Daniel Jouanneau (born September 15, 1946) is a French diplomat.

== Education ==

Jouanneau completed his secondary education at the Lycée Ronsard in his hometown. He then studied at Sciences Po and the École Nationale d'Administration.

== Career ==

Jouanneau joined the French Ministry of Foreign Affairs in 1971 and held a variety of positions at home and abroad. While working at the Ministry in Paris, Jouanneau mostly worked on European matters (legal department, Europe directorate, economic department). He was also chief of protocol in the last two years of president François Mitterrand's administration (1993-1995) and the first two years of Jacques Chirac's presidency (1995-1997) . He also served as Inspector General of Foreign Affairs (1999-2004).
Abroad, he was press secretary at the French embassy in Cairo, consul general in Salisbury and chargé d'affaires in Zimbabwe, counsellor for cultural affairs and cooperation in Conakry and Consul General in Quebec City. As an ambassador, Daniel Jouanneau served in Mozambique (with concurrent accreditation in Lesotho and Swaziland), Lebanon (1997-1999), Canada (2004-2008) and Pakistan (2008-2011).

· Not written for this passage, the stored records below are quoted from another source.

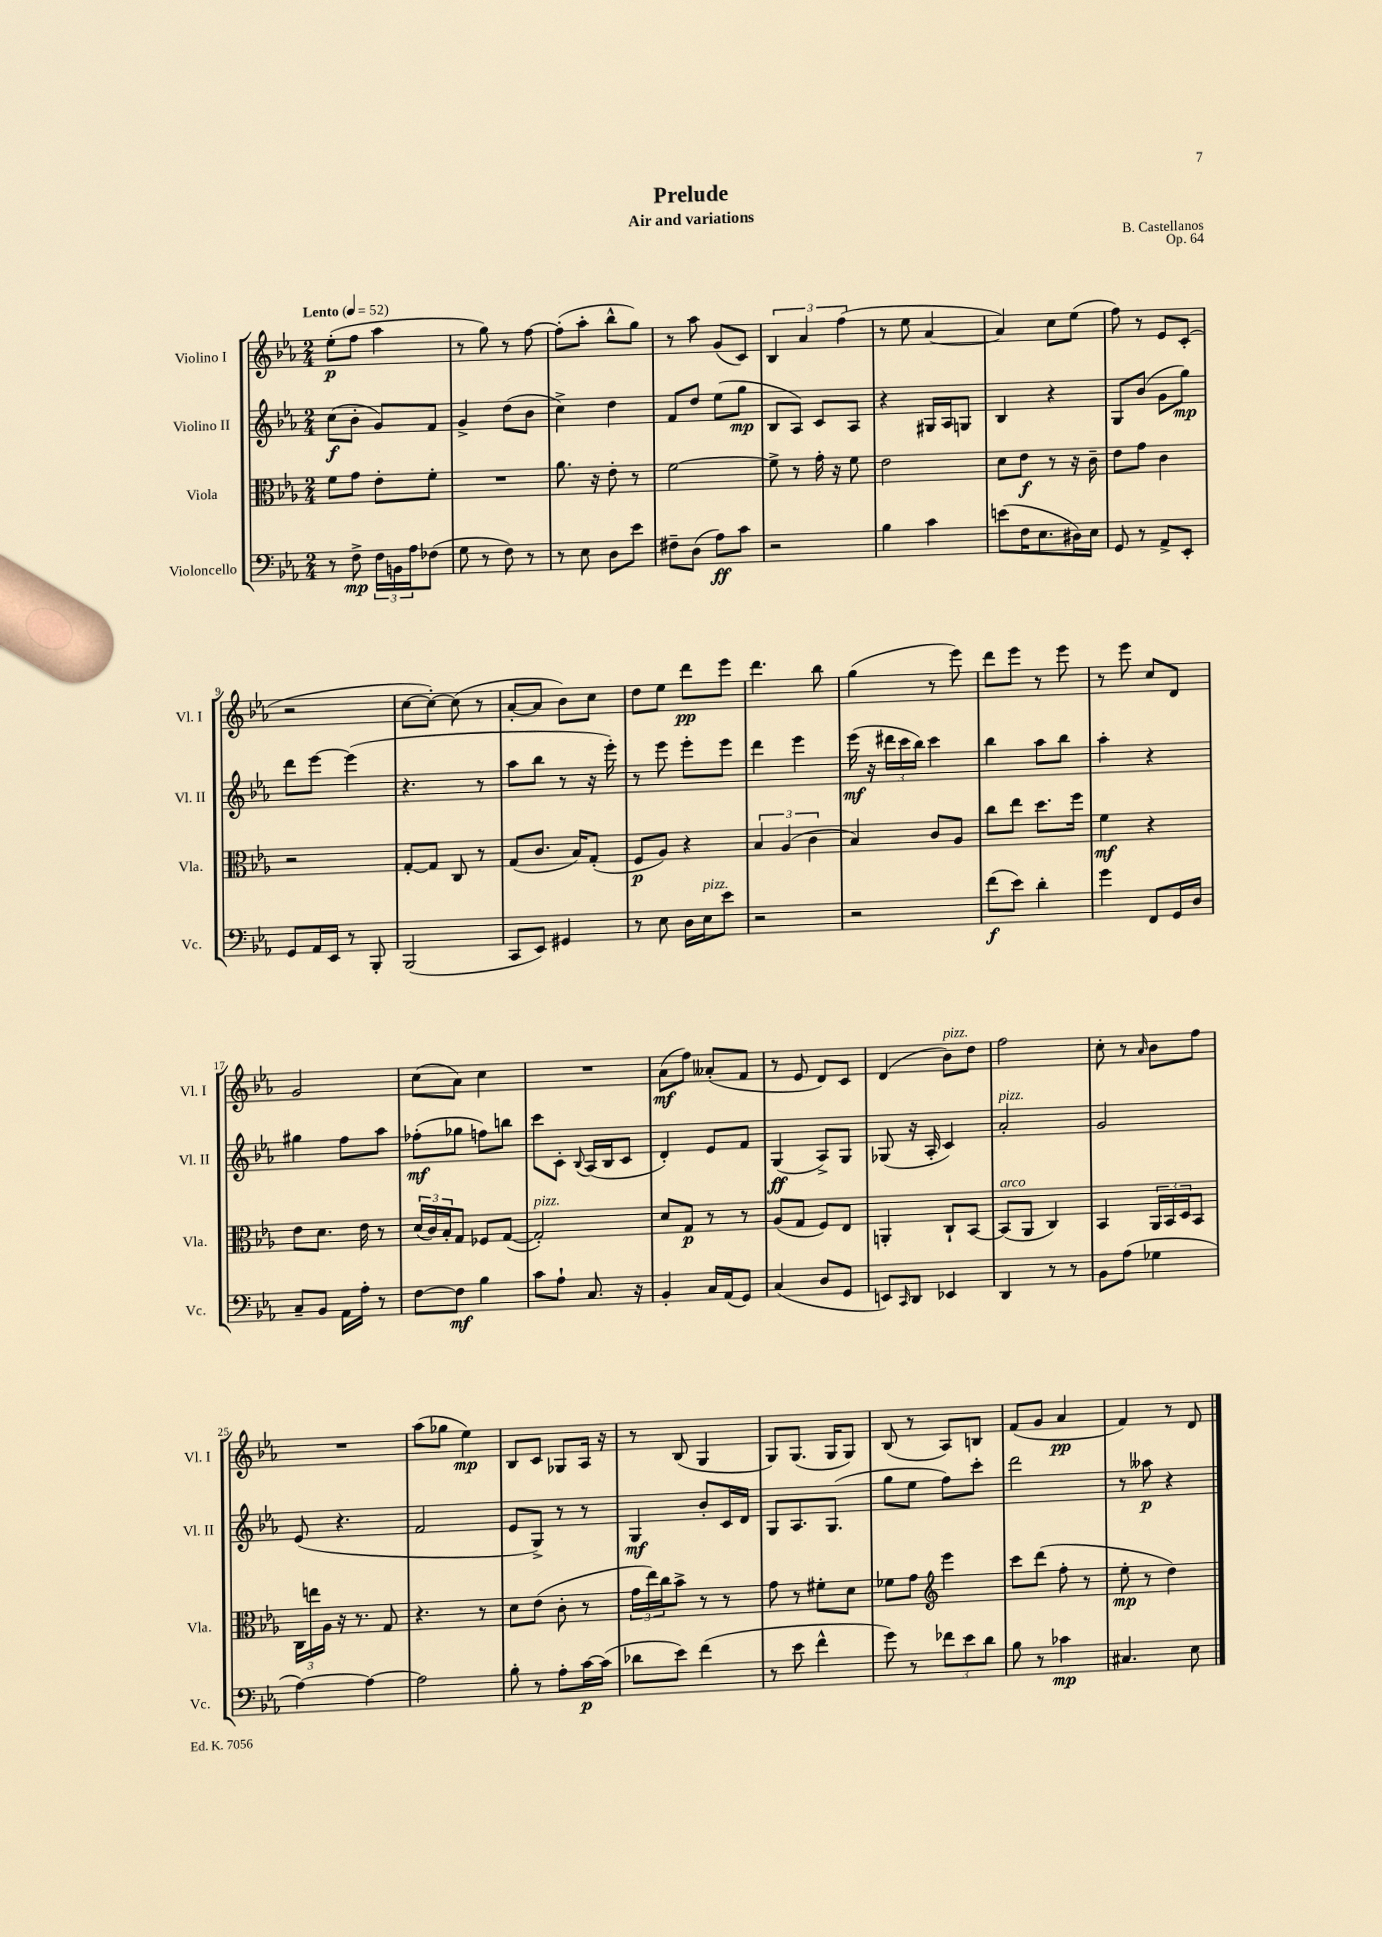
\header { title = "Prelude" composer = "B. Castellanos" subtitle = "Air and variations" opus = "Op. 64" }
<<
\new StaffGroup <<
\new Staff = "s0" \with { instrumentName = "Violino I" shortInstrumentName = "Vl. I" } {
    \clef treble \key ees \major \numericTimeSignature \time 2/4 \tempo "Lento" 4 = 52
    ees''8-.\p( f''8 aes''4 |
    r8 g''8) r8 f''8~ |
    f''8-.( aes''8-. bes''8-^ g''8) |
    r8 aes''8 g'8( c'8) |
    \tuplet 3/2 { bes4 aes'4 f''4( } |
    r8 ees''8 aes'4~ |
    aes'4) c''8 ees''8( |
    f''8) r8 ees'8 c'8-.( |
    r2 |
    c''8~ c''8~-.) c''8( r8 |
    aes'8~-. aes'8 bes'8) c''8 |
    d''8 ees''8 d'''8\pp ees'''8 |
    d'''4. bes''8 |
    g''4( r8 ees'''8) |
    d'''8 ees'''8 r8 ees'''8 |
    r8 ees'''8 c''8 d'8 |
    g'2 |
    c''8( aes'8) c''4 |
    R2 |
    aes'8\mf( f''8) aeses'8-.( f'8 |
    r8 ees'8 d'8) c'8 |
    d'4( bes'8^\markup { \italic "pizz." }) d''8 |
    f''2 |
    c''8-. r8 \grace { aes'16 } bes'8 f''8 |
    R2 |
    aes''8( ges''8 ees''4\mp) |
    bes8 c'8 ges8 aes16 r16 |
    r8 bes8( g4 |
    g8) g8.( g16 g8) |
    bes8( r8 aes8) b8 |
    f'8( g'8 aes'4\pp |
    f'4) r8 d'8 \bar "|." |
}
\new Staff = "s1" \with { instrumentName = "Violino II" shortInstrumentName = "Vl. II" } {
    \clef treble \key ees \major \numericTimeSignature \time 2/4
    c''8\f( bes'8-. g'8) f'8 |
    g'4-> d''8( bes'8 |
    c''4->) d''4 |
    f'8 d''8 ees''8( g''8\mp |
    bes8 aes8) c'8 aes8 |
    r4 gis16 aes16 g8 |
    bes4 r4 |
    g8 bes'8( g'8 g''8\mp) |
    d'''8 ees'''8~ ees'''4( |
    r4. r8 |
    aes''8 bes''8 r8 r16 ees'''16-.) |
    r8 ees'''8 ees'''8-. ees'''8 |
    d'''4 ees'''4 |
    ees'''16\mf( r16 \tuplet 3/2 { dis'''16 c'''16 bes''16) } c'''4 |
    bes''4 aes''8 bes''8 |
    aes''4-. r4 |
    gis''4 f''8 aes''8 |
    fes''8-.\mf( ges''8 f''8) b''8 |
    c'''8 c'8-. \appoggiatura { bes8 } aes16( bes16 c'8 |
    d'4-.) ees'8 f'8 |
    g4\ff( aes8->) g8 |
    ges8( r16 aes16-. c'4) |
    aes'2-.^\markup { \italic "pizz." } |
    g'2 |
    ees'8( r4. |
    f'2 |
    ees'8 g8->) r8 r8 |
    g4\mf bes'8-. c'16 d'16 |
    g8 aes8. g8.( |
    g''8 ees''8 f''8) c'''8-. |
    d'''2 |
    r8 aeses''8\p r4 \bar "|." |
}
\new Staff = "s2" \with { instrumentName = "Viola" shortInstrumentName = "Vla." } {
    \clef alto \key ees \major \numericTimeSignature \time 2/4
    f'8 g'8 ees'8-. f'8-. |
    R2 |
    aes'8. r16 ees'8-. r8 |
    f'2~ |
    f'8-> r8 g'16-. r16 f'8 |
    ees'2 |
    d'8 ees'8\f r8 r16 c'16-- |
    ees'8 g'8 c'4 |
    r2 |
    g8~-. g8 c8 r8 |
    g8( c'8. bes16) g8-.( |
    f8\p aes8) r4 |
    \tuplet 3/2 { bes4 aes4( c'4 } |
    bes4) c'8 aes8 |
    c''8 ees''8 d''8. f''16 |
    f'4\mf r4 |
    ees'8 d'8. ees'16 r8 |
    \tuplet 3/2 { d'16( c'16) bes16-. } g8 fes8 g8~( |
    g2-.^\markup { \italic "pizz." }) |
    d'8 g8\p r8 r8 |
    aes8( g8 f8) ees8 |
    a,4-. c8-! bes,8~ |
    bes,8^\markup { \italic "arco" }( aes,8 c4) |
    bes,4 \tuplet 3/2 { aes,16 bes,16 d16 } bes,8 |
    \tuplet 3/2 { c16 e''16 aes16 } r16 r8. g8 |
    r4. r8 |
    d'8 ees'8( c'8-. r8 |
    \tuplet 3/2 { g'16 ees''16) c''16 } bes'8-> r8 r8 |
    g'8 r8 fis'8-. d'8 |
    fes'8 g'8 \clef treble ees'''4 |
    c'''8 d'''8( f''8-. r8 |
    ees''8-.\mp r8 d''4) \bar "|." |
}
\new Staff = "s3" \with { instrumentName = "Violoncello" shortInstrumentName = "Vc." } {
    \clef bass \key ees \major \numericTimeSignature \time 2/4
    r8 f8->\mp \tuplet 3/2 { f16 b,16 aes16 } fes8( |
    g8 r8 f8) r8 |
    r8 ees8 d8 ees'8 |
    fis8-- d8( aes8\ff) c'8 |
    r2 |
    bes4 c'4 |
    e'8( f16 ees8. dis16) ees16 |
    g,8 r8 aes,8-> ees,8-. |
    g,8 aes,16 ees,16 r8 bes,,8-. |
    bes,,2( |
    c,8 ees,8) gis,4 |
    r8 ees8 d16 ees16^\markup { \italic "pizz." } ees'8 |
    r2 |
    r2 |
    f'8\f( ees'8) d'4-. |
    g'4 f,8 g,16 d16 |
    c8-- bes,8 aes,16 aes16-. r8 |
    f8~ f8\mf bes4 |
    c'8 aes8-! c8. r16 |
    bes,4-. c16 aes,16( g,8) |
    c4( d8 g,8 |
    e,8) \grace { c,16 } d,8 ees,4 |
    d,4 r8 r8 |
    bes,8 aes8( ges4 |
    aes4~) aes4~ |
    aes2 |
    bes8-. r8 aes8-. c'16~\p c'16( |
    des'8 ees'8) f'4( |
    r8 ees'8 f'4-^ |
    g'8) r8 \tuplet 3/2 { fes'8 ees'8 d'8 } |
    bes8 r8 ces'4\mp |
    cis4. ees8 \bar "|." |
}
>>
>>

Following his diplomatic career, Jouanneau joined the Cour des comptes as conseiller maître en service extraordinaire.
He published books on GATT, WTO, Zimbabwe and Mozambique.

When leaving the public service, Daniel Jouanneau created DJ Conseil, which offers assistance to French companies for their international operations, and to foreign firms on the French market.